Laporan oleh Tribunnews.com reporter Reynas Abdila

TRIBUNNEWS.COM-BUMN BUMN Kimia Farma (Persero) Tbk telah mendistribusikan 16 juta masker medis dan 1 juta masker non-medis di 1.289 apoteknya. CEO Kimia Farma Verdi Budidarmo pada audiensi virtual dengan Komite Keenam Dewan Perwakilan Rakyat Republik Indonesia, Selasa (21/4/2020).

“16 juta masker medis yang kami sediakan berdasarkan data dari Februari hingga April 2020.” Kata Verdi.
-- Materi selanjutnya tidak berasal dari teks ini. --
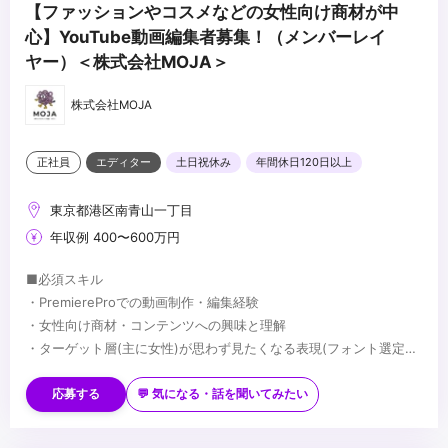
【ファッションやコスメなどの女性向け商材が中
心】YouTube動画編集者募集！（メンバーレイ
ヤー）＜株式会社MOJA＞
株式会社MOJA
正社員
エディター
土日祝休み
年間休日120日以上
東京都港区南青山一丁目
年収例 400〜600万円
■必須スキル
・PremiereProでの動画制作・編集経験
・女性向け商材・コンテンツへの興味と理解
・ターゲット層(主に女性)が思わず見たくなる表現(フォント選定・
配色・リズム感)へのこだわり
■歓迎スキル
※応募時は、ポートフォリオor制作物のURLのご提出をお願いしま
・PhotoshopやIllustratorを用いたデザイン経験がある方
応募する
💬 気になる・話を聞いてみたい
す
・AfterEffectsの使用経験がある方
※未経験、またはスクール課題のみの作品は、恐れ入りますが対象
・美容・ファッションに興味関心がある方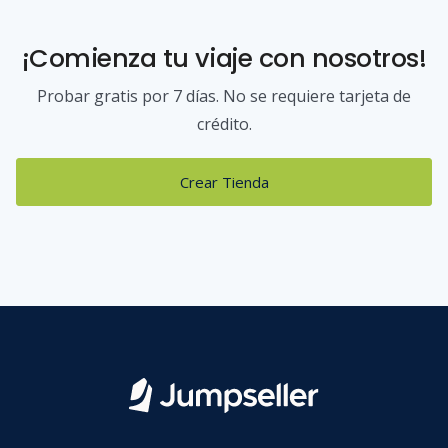
¡Comienza tu viaje con nosotros!
Probar gratis por 7 días. No se requiere tarjeta de
crédito.
Crear Tienda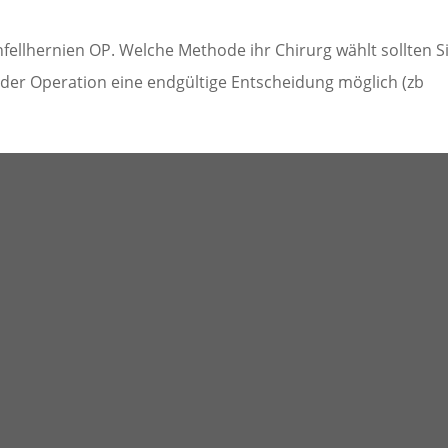
fellhernien OP. Welche Methode ihr Chirurg wählt sollten S
 der Operation eine endgültige Entscheidung möglich (zb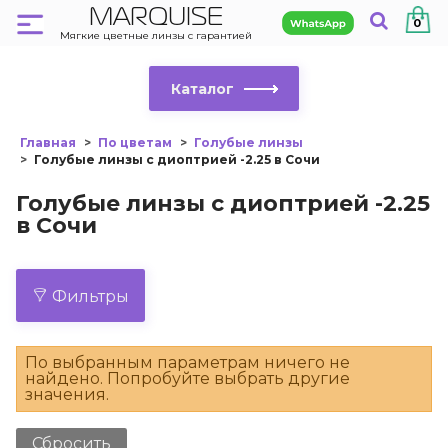
MARQUISE
0
Мягкие цветные линзы с гарантией
Каталог
Главная
По цветам
Голубые линзы
Голубые линзы с диоптрией -2.25 в Сочи
Голубые линзы с диоптрией -2.25
в Сочи
Фильтры
По выбранным параметрам ничего не
найдено. Попробуйте выбрать другие
значения.
Сбросить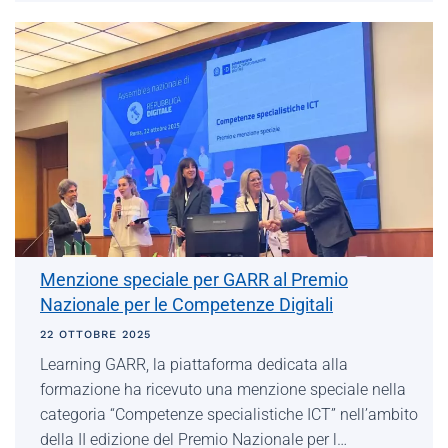
Menzione speciale per GARR al Premio
Nazionale per le Competenze Digitali
22 OTTOBRE 2025
Learning GARR, la piattaforma dedicata alla
formazione ha ricevuto una menzione speciale nella
categoria “Competenze specialistiche ICT” nell’ambito
della II edizione del Premio Nazionale per l…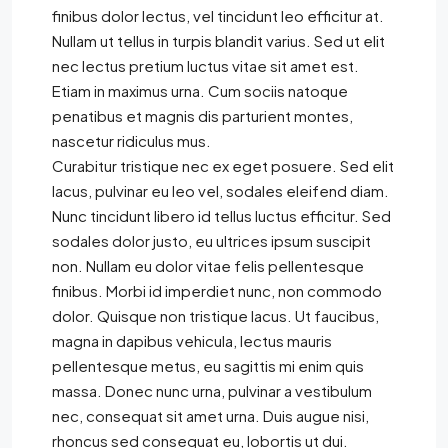
finibus dolor lectus, vel tincidunt leo efficitur at.
Nullam ut tellus in turpis blandit varius. Sed ut elit
nec lectus pretium luctus vitae sit amet est.
Etiam in maximus urna. Cum sociis natoque
penatibus et magnis dis parturient montes,
nascetur ridiculus mus.
Curabitur tristique nec ex eget posuere. Sed elit
lacus, pulvinar eu leo vel, sodales eleifend diam.
Nunc tincidunt libero id tellus luctus efficitur. Sed
sodales dolor justo, eu ultrices ipsum suscipit
non. Nullam eu dolor vitae felis pellentesque
finibus. Morbi id imperdiet nunc, non commodo
dolor. Quisque non tristique lacus. Ut faucibus,
magna in dapibus vehicula, lectus mauris
pellentesque metus, eu sagittis mi enim quis
massa. Donec nunc urna, pulvinar a vestibulum
nec, consequat sit amet urna. Duis augue nisi,
rhoncus sed consequat eu, lobortis ut dui.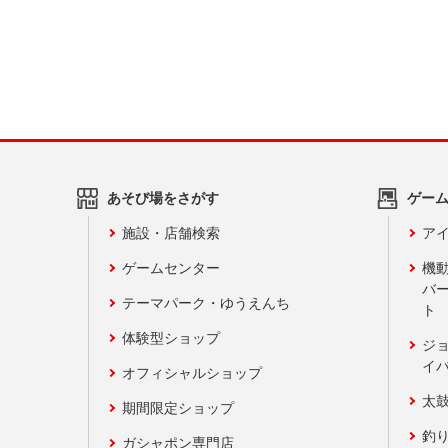
あそび場をさがす
ゲー
施設・店舗検索
アイ
ゲームセンター
機
バ
テーマパーク・ゆうえんち
ト
体験型ショップ
ジ
イ
オフィシャルショップ
太
期間限定ショップ
釣
ガシャポン専門店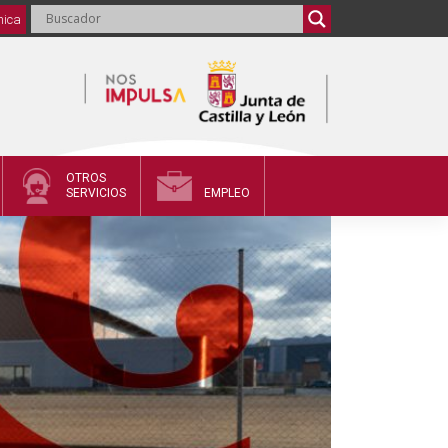
nica
OTROS
SERVICIOS
EMPLEO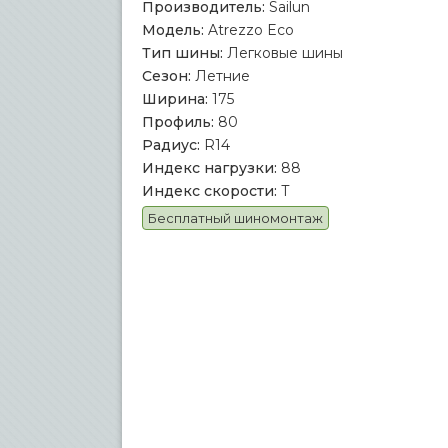
Производитель:
Sailun
Модель:
Atrezzo Eco
Тип шины:
Легковые шины
Сезон:
Летние
Ширина:
175
Профиль:
80
Радиус:
R14
Индекс нагрузки:
88
Индекс скорости:
T
Бесплатный шиномонтаж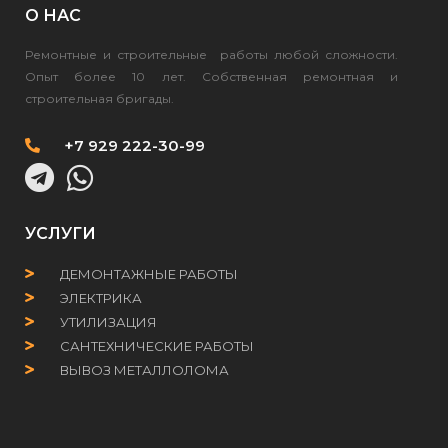
О НАС
Ремонтные и строительные работы любой сложности.
Опыт более 10 лет. Собственная ремонтная и
строительная бригады.
+7 929 222-30-99
УСЛУГИ
ДЕМОНТАЖНЫЕ РАБОТЫ
ЭЛЕКТРИКА
УТИЛИЗАЦИЯ
САНТЕХНИЧЕСКИЕ РАБОТЫ
ВЫВОЗ МЕТАЛЛОЛОМА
Menurutnya, mekanisme pembelian hilir sebenarnya telah dibatasi, tetapi tidak dapat mencegah kondisi dasar terhadap Covid-19.
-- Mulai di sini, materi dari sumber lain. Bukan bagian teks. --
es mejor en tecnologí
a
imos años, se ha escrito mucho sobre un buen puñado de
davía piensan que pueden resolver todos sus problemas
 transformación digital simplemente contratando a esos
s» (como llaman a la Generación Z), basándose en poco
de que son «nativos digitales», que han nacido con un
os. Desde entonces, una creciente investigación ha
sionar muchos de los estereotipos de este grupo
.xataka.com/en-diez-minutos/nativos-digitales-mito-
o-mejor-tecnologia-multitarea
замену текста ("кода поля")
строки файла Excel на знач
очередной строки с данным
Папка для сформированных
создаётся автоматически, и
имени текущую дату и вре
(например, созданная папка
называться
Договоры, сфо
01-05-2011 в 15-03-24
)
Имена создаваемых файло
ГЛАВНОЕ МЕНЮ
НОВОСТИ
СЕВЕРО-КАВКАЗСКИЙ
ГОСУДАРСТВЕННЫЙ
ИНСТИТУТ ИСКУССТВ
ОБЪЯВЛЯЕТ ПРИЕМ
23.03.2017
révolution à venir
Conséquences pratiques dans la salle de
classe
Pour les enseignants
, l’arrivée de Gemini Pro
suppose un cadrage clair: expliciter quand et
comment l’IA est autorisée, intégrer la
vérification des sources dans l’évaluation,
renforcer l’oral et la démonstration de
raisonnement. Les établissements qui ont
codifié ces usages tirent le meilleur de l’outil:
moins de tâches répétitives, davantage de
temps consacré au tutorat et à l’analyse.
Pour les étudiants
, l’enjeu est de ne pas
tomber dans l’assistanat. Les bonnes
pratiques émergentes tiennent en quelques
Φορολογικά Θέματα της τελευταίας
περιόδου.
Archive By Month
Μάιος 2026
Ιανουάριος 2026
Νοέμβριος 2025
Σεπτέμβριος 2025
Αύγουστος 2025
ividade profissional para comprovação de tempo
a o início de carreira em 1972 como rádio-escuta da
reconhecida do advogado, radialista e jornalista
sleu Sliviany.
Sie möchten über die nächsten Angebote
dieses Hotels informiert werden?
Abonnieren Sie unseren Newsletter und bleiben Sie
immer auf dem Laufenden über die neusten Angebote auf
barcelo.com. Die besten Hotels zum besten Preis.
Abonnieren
Baca: Warung Warung di Bogor tidak selalu melukai para korban

Baca: MTI: Pemerintah harus memberikan kompensasi atas larangan perilaku Mudik

Baca: Selama pandemi korona, pekerja Bersikeras pengorganisasian suatu hari, bahkan tanpa izin polisi, kami tidak akan mengambil tindakan pada 30- Mei Bisnis, jadi kami bekerja sama dengan pemangku kepentingan, “katanya.

Sejauh ini, Kimia Farma belum memproduksi masker dengan sendirinya, sehingga telah bekerja sama dengan semua produsen topeng di Indonesia (baik masker medis atau masker non-medis). .

Kimia Farma juga bekerja sama dengan koperasi dan Departemen Usaha Kecil dan Menengah untuk memproduksi masker non-medis berdasarkan hasil UMKM untuk meningkatkan pasokan masker di jaringan farmasi. Verdi menjelaskan.